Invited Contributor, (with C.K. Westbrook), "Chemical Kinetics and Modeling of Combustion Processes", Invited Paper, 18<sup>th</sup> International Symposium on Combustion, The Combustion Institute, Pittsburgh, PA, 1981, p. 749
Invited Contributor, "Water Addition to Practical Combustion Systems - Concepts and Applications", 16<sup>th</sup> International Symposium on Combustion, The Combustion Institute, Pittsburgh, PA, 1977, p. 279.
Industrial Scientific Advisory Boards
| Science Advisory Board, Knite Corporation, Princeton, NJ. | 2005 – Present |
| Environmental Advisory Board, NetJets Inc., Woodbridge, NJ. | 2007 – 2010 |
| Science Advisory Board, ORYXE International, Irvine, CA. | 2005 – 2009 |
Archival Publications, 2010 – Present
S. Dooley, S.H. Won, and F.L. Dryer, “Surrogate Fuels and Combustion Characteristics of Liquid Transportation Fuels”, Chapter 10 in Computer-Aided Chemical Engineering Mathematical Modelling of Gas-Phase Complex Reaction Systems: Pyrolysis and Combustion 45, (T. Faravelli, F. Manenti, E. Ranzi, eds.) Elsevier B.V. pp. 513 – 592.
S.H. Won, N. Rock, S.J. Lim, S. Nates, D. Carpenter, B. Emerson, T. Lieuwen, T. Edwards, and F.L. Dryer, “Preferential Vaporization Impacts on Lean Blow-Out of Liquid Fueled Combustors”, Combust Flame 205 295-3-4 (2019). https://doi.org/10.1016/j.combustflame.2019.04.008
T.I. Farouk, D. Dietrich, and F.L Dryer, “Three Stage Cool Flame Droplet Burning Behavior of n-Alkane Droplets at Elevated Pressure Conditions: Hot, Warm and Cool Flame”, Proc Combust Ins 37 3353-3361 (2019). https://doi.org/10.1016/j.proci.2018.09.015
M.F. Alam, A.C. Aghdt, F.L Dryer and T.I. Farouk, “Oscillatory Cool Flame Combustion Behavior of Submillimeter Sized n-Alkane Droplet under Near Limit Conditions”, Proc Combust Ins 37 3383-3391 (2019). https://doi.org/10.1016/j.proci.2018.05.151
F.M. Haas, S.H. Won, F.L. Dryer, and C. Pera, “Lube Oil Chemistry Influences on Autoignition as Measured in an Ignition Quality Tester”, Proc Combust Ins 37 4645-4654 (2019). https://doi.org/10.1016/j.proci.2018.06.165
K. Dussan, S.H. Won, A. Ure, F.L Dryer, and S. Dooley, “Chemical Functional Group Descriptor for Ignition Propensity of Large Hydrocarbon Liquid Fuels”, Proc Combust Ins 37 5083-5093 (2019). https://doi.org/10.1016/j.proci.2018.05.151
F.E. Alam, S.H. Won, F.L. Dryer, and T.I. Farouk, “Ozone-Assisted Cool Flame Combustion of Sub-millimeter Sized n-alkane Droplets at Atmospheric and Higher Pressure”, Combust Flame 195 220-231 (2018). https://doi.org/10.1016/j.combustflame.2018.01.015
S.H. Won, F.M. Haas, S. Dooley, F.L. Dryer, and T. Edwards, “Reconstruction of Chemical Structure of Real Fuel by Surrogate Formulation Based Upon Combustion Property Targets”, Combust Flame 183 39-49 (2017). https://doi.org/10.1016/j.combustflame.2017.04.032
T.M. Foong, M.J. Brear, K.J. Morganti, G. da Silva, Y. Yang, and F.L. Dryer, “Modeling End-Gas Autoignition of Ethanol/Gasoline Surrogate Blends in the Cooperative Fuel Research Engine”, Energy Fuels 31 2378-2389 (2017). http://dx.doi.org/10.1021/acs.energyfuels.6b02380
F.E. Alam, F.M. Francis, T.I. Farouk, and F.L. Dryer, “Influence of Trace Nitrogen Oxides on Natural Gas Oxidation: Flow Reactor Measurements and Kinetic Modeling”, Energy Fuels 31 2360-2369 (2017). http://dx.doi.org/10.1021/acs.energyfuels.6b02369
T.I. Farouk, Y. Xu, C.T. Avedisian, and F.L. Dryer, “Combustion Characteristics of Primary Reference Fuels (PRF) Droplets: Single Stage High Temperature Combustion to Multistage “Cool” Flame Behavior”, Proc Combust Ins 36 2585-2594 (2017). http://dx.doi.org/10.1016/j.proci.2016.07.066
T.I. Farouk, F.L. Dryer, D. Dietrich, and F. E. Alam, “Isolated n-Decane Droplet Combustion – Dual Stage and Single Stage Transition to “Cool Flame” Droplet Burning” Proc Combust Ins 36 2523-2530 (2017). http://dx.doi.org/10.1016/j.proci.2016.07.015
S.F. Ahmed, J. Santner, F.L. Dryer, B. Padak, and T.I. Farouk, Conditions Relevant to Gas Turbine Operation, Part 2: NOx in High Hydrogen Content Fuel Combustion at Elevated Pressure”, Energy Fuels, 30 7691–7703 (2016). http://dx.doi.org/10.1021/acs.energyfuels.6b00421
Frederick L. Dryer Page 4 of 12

◆ ◆ ◆ ◆ ◆

▶ **Requirement**:
State how many lines of the listing above hold the word "Droplets", with nothing but the number.

▶ **Task output**:
3